Apollo gets an extra month to bid for Wood Group

Private equity firm Apollo Global was given another month to make a bid for John Wood Group

  • Apollo now has until April 19 to announce a ‘firm intention’ to make a bid
  • Wood Group’s board has so far rejected three takeover bids from Apollo
  • The bids for Wood come amid a wave of takeovers from London-listed companies

Apollo Global Management has been given four weeks to come up with a takeover proposal for engineering services company John Wood Group.

The private equity giant had until next Wednesday to state “firm intent” to make a bid, but has now been postponed until April 19.

Wood’s board has already rejected three takeover bids and is ‘intending to reject Apollo’s fourth and final proposal’ as it believes it could sell the company, which currently has a market capitalization of £1.4 billion. significantly undervalued.

Deadline: Apollo Global Management is given four weeks to submit an acquisition proposal for engineering firm John Wood Group.

Last month, the Scottish company revealed it had received three separate offers from Apollo, the highest of which was worth 230 pence per share, before announcing two weeks later that it had been awarded a 237 pence per share deal.

Wood Group shares were 0.8 percent higher at 203.9 p on Friday afternoon.

Wood’s move comes amid a wave of takeovers of London-listed companies by foreign private equity houses benefiting from a weaker pound and relatively low valuations.

British stalwarts that have fallen victim to foreign takeovers in recent years include outsourcer G4S, Ultra Electronics and supermarket chain Morrisons, who bought Clayton, Dubilier & Rice in October 2021 for £7bn.

On Wednesday event planner Hyve Group agreed to a £481 million takeover of US based Providence Equity Partners after rejecting two previous offers.

Providence’s accepted offer of 108 pence per share is more than 80 percent below Hyve’s January 2020 share price.

Shares in the exhibition organizer plummeted during the Covid-19 pandemic as lockdowns and cross-border travel restrictions saw conferences canceled or postponed.

Hyve was dealt another blow when it pulled out of Russia, where it employed more than 200 people, following the outbreak of war in Ukraine 13 months ago.

Wood Group shares have also failed to recover to their pre-Covid levels after being hit by the massive 2020 oil price slump and delayed commissioning of new projects.

This is despite the company returning to profits in the first half of last year amid rising petroleum prices and the $1.8 billion sale of its built environment division to WSP Global, one of the world’s largest professional services firms.

At the end of December, the company had a record $6 billion book, after winning renewed contracts with oil supermajors BP and Shell, as well as a four-year contract with INEOS to build a petrochemical complex in Belgium.

Headquartered in Aberdeen, the company operates in approximately 60 countries.
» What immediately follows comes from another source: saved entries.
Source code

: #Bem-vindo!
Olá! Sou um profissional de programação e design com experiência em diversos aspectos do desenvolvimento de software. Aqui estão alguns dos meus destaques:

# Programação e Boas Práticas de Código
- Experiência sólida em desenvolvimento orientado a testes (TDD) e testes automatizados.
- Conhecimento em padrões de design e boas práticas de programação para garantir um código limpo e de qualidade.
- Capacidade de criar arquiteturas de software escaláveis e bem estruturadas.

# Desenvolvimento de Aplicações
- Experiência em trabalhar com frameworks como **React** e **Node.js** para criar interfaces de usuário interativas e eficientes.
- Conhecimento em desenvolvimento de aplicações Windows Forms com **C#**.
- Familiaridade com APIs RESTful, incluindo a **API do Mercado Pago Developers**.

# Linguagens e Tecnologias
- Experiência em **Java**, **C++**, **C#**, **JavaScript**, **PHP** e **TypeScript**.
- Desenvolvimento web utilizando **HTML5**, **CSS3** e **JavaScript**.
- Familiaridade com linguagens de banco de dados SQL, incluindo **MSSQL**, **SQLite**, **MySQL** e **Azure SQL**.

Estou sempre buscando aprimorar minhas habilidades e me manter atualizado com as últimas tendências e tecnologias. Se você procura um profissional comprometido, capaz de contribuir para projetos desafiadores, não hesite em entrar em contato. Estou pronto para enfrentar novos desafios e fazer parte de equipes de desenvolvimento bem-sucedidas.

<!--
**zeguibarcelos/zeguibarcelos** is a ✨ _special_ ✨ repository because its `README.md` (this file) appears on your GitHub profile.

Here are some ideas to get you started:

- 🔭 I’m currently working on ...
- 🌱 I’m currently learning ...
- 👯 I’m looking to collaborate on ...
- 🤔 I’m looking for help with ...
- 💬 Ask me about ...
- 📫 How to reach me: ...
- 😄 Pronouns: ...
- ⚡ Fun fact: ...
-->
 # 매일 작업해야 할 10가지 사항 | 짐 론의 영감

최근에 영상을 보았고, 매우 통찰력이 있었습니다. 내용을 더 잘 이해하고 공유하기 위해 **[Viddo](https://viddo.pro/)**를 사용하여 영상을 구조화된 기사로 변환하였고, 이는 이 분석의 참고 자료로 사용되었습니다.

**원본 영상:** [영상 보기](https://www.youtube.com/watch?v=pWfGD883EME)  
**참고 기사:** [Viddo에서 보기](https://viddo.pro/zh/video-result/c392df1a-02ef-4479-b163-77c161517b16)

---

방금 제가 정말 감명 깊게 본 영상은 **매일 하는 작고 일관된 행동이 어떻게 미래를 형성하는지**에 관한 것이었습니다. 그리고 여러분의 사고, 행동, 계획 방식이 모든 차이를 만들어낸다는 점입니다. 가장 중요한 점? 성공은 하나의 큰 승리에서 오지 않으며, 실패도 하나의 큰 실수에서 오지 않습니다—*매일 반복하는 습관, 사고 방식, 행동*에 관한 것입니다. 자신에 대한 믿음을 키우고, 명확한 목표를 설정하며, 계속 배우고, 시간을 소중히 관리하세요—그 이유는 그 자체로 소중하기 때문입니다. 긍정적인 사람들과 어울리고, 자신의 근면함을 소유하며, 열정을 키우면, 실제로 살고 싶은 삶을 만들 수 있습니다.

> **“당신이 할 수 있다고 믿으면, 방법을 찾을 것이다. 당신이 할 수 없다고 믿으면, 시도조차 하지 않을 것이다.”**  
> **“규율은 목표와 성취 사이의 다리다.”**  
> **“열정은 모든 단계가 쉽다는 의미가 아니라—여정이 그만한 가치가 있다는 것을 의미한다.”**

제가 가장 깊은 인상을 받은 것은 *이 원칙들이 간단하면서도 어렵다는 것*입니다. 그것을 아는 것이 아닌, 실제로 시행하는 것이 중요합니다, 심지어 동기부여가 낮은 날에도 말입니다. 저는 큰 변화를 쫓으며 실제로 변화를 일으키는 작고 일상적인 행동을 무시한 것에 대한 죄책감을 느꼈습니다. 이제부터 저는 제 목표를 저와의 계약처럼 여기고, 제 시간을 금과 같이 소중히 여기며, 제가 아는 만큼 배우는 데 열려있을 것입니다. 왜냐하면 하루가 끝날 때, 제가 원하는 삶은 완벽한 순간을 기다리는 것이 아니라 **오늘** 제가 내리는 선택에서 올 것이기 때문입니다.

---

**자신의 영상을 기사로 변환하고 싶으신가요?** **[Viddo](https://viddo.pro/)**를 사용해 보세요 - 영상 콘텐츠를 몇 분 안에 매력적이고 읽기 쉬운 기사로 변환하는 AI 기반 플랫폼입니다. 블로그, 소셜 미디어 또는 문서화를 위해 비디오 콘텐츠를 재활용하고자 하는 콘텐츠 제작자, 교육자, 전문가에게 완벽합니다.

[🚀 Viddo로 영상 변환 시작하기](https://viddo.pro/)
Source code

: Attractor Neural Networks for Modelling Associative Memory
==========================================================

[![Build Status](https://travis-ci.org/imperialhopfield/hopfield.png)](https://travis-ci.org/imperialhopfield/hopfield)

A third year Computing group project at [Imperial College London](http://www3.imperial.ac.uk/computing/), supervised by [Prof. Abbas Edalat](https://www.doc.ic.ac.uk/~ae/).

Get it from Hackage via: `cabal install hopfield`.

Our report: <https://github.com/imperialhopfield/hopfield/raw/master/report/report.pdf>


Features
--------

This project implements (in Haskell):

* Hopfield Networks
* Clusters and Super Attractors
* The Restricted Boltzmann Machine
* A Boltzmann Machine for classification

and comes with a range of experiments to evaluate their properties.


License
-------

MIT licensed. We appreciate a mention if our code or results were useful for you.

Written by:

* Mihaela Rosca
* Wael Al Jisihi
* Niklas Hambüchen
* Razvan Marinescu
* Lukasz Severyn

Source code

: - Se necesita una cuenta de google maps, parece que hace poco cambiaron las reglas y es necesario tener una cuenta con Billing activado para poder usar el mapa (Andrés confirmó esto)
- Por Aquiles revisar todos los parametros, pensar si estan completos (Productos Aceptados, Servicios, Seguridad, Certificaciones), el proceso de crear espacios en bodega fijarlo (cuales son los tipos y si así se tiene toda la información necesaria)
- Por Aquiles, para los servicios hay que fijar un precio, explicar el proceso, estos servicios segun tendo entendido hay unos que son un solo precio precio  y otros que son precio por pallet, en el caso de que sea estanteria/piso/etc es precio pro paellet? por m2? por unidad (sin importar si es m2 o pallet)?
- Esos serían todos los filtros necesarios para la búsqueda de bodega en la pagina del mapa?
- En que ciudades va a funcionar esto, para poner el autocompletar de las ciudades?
Wood Group has traditionally provided engineering and consultancy services to the oil and gas sector, but has increasingly expanded into the renewable energy sector.

On Tuesday, it completed the sale of its offshore employment services business in the Gulf of Mexico to Danos, a Louisiana energy services contractor.

Chief executive Ken Gilmartin said the “divestment is a sign of the proactive steps we are taking to selectively enhance the group’s portfolio and invest in the markets and solutions where we see the strongest profitable growth.”